Klein re-signed with the Bills on April 17, 2023, for a one-year contract with a base salary of $1.165 million. In July 2023 he told The Buffalo News, “This is the one place I knew I could come to and win the Super Bowl and be around quality people and quality teammates. If this is the end of my journey as far as football goes, I want it to be here in Buffalo.”
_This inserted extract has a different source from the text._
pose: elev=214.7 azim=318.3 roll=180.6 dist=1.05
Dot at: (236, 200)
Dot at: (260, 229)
He was released on August 29, 2023, and re-signed to the practice squad on September 21. He was promoted to the active roster on October 11. He was released on December 9. Klein was re-signed to the practice squad on January 11, 2024. With Tyrel Dodson injured, Klein was elevated to the team on January 14, for the January 15 game against the Pittsburgh Steelers. The Bills won 31-17 and he led the team in tackles with 11. Before he was called up, he had bought an RV and was planning a road trip to Key West, Florida, for the weekend. He was not signed to a reserve/future contract after the season and thus became a free agent when his practice squad contract expired.

===Retirement===
On July 30, 2024, Klein announced his retirement.

==NFL career statistics==

Legend
| Bold | Career high |

===Regular season===

Year: Team; Games; Tackles; Interceptions; Fumbles
GP: GS; Cmb; Solo; Ast; TFL; QBH; Sck; Sfty; PD; Int; Yds; Y/I; Lng; TD; FF; FR; Yds; Y/R; TD
2013: CAR; 16; 2; 21; 18; 3; 5; 2; 2.0; 0; 0; 0; 0; —; 0; 0; 0; 0; 0; —; 0
2014: CAR; 14; 8; 39; 25; 14; 2; 0; 0.0; 0; 0; 0; 0; —; 0; 0; 1; 0; 0; —; 0
2015: CAR; 15; 6; 55; 39; 16; 7; 2; 1.0; 0; 1; 1; 8; 8.0; 8; 0; 1; 0; 0; —; 0
2016: CAR; 15; 7; 31; 17; 14; 2; 1; 1.0; 0; 1; 0; 0; —; 0; 0; 2; 0; 0; —; 0
2017: NO; 12; 12; 54; 37; 17; 6; 3; 2.0; 0; 4; 0; 0; —; 0; 0; 1; 0; 0; —; 0
2018: NO; 16; 15; 70; 42; 28; 7; 4; 2.0; 0; 3; 1; 6; 6.0; 6; 0; 0; 2; 17; 8.5; 0
2019: NO; 15; 15; 69; 47; 22; 5; 5; 2.5; 0; 2; 1; 14; 14.0; 14; 1; 1; 0; 0; —; 0
2020: BUF; 16; 11; 75; 53; 22; 5; 9; 5.0; 0; 4; 0; 0; —; 0; 0; 2; 1; 0; 0.0; 0
2021: BUF; 15; 4; 35; 29; 6; 4; 1; 0.0; 0; 5; 1; 12; 12.0; 12; 0; 0; 1; 0; 0.0; 0
2022: BAL; 2; 1; 5; 4; 1; 1; 0; 0.0; 0; 0; 0; 0; —; 0; 0; 0; 0; 0; —; 0
CHI: 2; 0; 0; 0; 0; 0; 0; 0.0; 0; 0; 0; 0; —; 0; 0; 0; 0; 0; —; 0
BUF: 6; 1; 11; 7; 4; 1; 0; 0.0; 0; 0; 0; 0; —; 0; 0; 0; 0; 0; —; 0
Career: 144; 82; 465; 318; 147; 45; 27; 15.5; 0; 20; 4; 40; 10.0; 14; 1; 8; 4; 17; 4.3; 0

===Postseason===

| Year | Team | Games |  | Tackles |  |  |  |  |  |  |
| GP | GS | Cmb | Solo | Ast | TFL | QBH | Sck | Sfty |
| 2013 | CAR | 1 | 0 | 0 | 0 | 0 | 0 | 0 | 0.0 | 0 |
| 2014 | CAR | Did not play due to injury |  |  |  |  |  |  |  |  |
| 2015 | CAR | 3 | 0 | 2 | 0 | 2 | 0 | 0 | 0.0 | 0 |
| 2017 | NO | Did not play due to injury |  |  |  |  |  |  |  |  |
| 2018 | NO | 2 | 1 | 7 | 5 | 2 | 2 | 0 | 0.0 | 0 |
| 2019 | NO | 1 | 1 | 8 | 4 | 4 | 1 | 0 | 0.0 | 0 |
| 2020 | BUF | 3 | 1 | 3 | 2 | 1 | 0 | 0 | 0.0 | 0 |
| 2021 | BUF | 2 | 0 | 4 | 1 | 3 | 0 | 0 | 0.0 | 0 |
| 2022 | BUF | 2 | 0 | 0 | 0 | 0 | 0 | 0 | 0.0 | 0 |
| Career |  | 14 | 3 | 24 | 12 | 12 | 3 | 0 | 0.0 | 0 |

== Personal life ==
Klein is a Christian. Klein and his wife, Taylor, have a son, Cannon James, whom they adopted in 2019, and a daughter, Bowie Rose, also born in 2019. Klein and his wife, Taylor, have their newest son born March 2024- Noble Banks Klein.